Implementing a TF-IDF (term frequency-inverse document frequency) index with Python in Spark

Introduction

As part of the final exam assignment for my Masters in Data Science course “DS8003 – Management of Big Data Tools”, I created a Big Data TF-IDF index builder and query tool. The tool consists a script with functions to create a TF-IDF (term frequency-inverse document frequency) index and it is then used it to return matching queries for a list of terms provided and number of results expected.

Features Summary

  • Developed with PySpark, SparkSQL and DataFrames API for maximum compatibility with Spark 2.0
  • Documents to build the TF-IDF index can be on a local or HDFS path
  • Index is stored in parquet format in HDFS
  • Query terms and number of results are specified via command line arguments/li>

The choice to use a combination of Spark, SparkSQL and the DataFrames API over all other possible tools that we covered in class and I could have used (including MapReduce, Hive, Pig, HBase, MongoDB) is purely personal: I believe that Spark is the best Big Data platform in terms of performance and long term, and through the course is the one that proved the easiest to work with and better performance dealing with large data sets.
The Data frame schema is as follows, please see the sample data set below:

doc_name word tf_idf
hdfs://sandbox.hortonworks… spark 0.6999
hdfs://sandbox.hortonworks… is 0.6999
hdfs://sandbox.hortonworks… awesome 0.6999

Using the parquet format for the tf-idf index store is another design choice based on my personal experience with columnar format stores on other platforms.

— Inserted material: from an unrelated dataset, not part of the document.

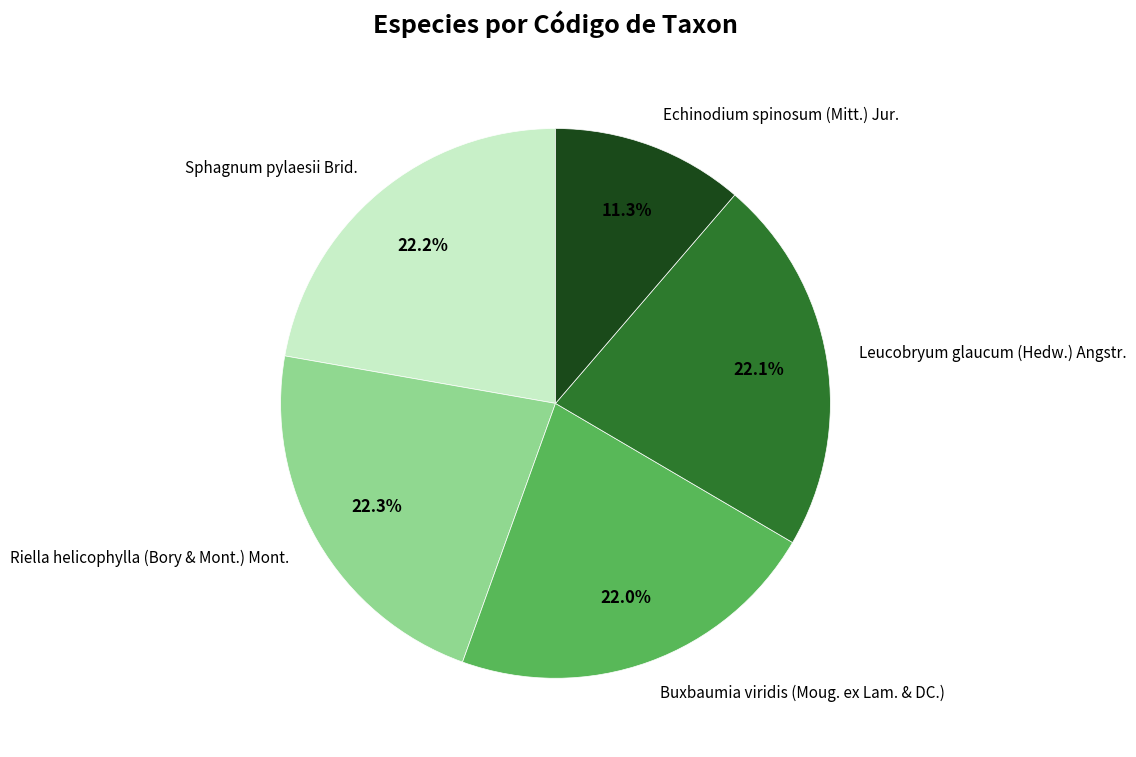

What is the smallest slice in the pie chart?

Echinodium spinosum (Mitt.) Jur.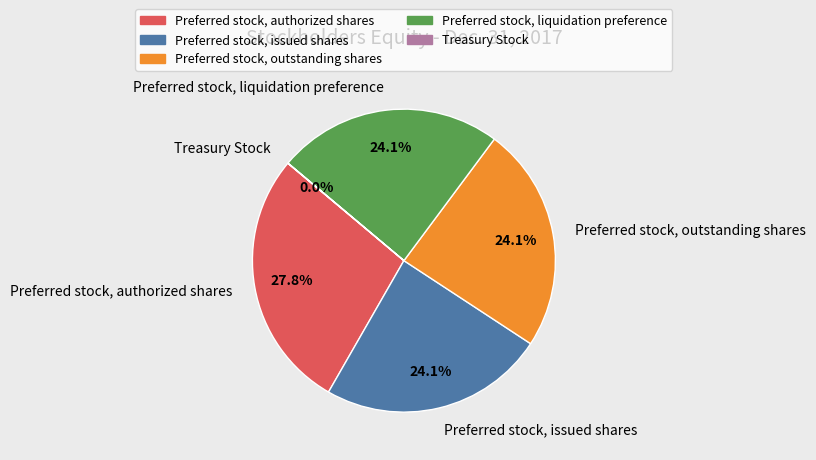

True or false: Preferred stock, outstanding shares accounts for 24% of the total.

True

Considering the schema is a denormalized list of documents-words, the expected cardinality of these two columns makes them very good candidates for the high compression rates that columnar stores have.
The code is a python script to be used with spark-submit as a submit job, but it can easily be adapted to other uses.

PySpark Script

You can get the script from this github repository, as you can see it is not very extensive, and comments provide an easy read to the code, which is fairly simple.

Program flow Description

The following diagram shows the three main functions used in the script with their input and output parameters

TF-IDF in Spark - Program Flow

build_tf_idf_index (line 22)

This is the main function that builds the tf-idf index, and takes four parameters:

  • sparkContext: required to load the document files to be indexed into an RDD
  • sqlContext: required to convert the RDD into DataFrame and apply transformations to it
  • docsInPath: string containing the HDFS path where the documents to index are stored
  • indexOutPath: string containing the HDFS path where the parquet tf-idf index will be stored

load_tf_idf_index (line 96)

This function loads a previously saved tf-idf index and outputs a data frame containing the index. It only has two input parameters:

  • sqlContext: to load the parquet data frame from HDFS
  • indexInPath: string containing the HDFS path where the tf-idf index was stored

and just one output parameter:

  • tf_idf_index: data frame containing the index

match_words (line 68)

This function looks for word matches in an index. It takes four parameters:

  • sparkContext: to apply transformations
  • indexDataFrame: data frame containing the tf-idf-index
  • words: list of words to search the index for
  • numDocsToDisplay: number of results to show

and it prints a table with the results in the console.

General Architecture

In terms of PySpark execution and cluster architecture, the process is kick-started from the driver node which commands the worker nodes. As the script was programmed using Python, PySpark adds a Python Spark Context to the regular Java Spark Context that regular Spark Java tasks use. This context adds a little bit of overhead (for object marshalling and serialization / deserialization). All transformations in RDDs are split into partitions and therefore, can be run in multiple worker nodes at the same time, effectively parallelizing the work of building the TF-IDF index.

TF-IDF index in Spark - General Architecture

How to use the tf-idf-indexer.py script

The index can be invoked using spark-submit with the following options:

Usage: -w[words to search] -n[results] -d[docs to index path] -i[tfidf index path]
Options:

-d DOCUMENTS_TO_INDEX_PATH hdfs:// or local file path with documents to index.
Optional if path in -i contains a tf-idf index.
-i TF_IDF_INDEX_PATH hdfs:// or local path to parquet tfidf index.
Path location has to end in ‘/’ and contain no files.
If -d is specified will save resulting index here.
If -d is not specified, will try to load index from here.
-w WORDS Comma-separated list of words to search
-n RESULTS Optional: number of document results to return from index.
If not specified returns all results.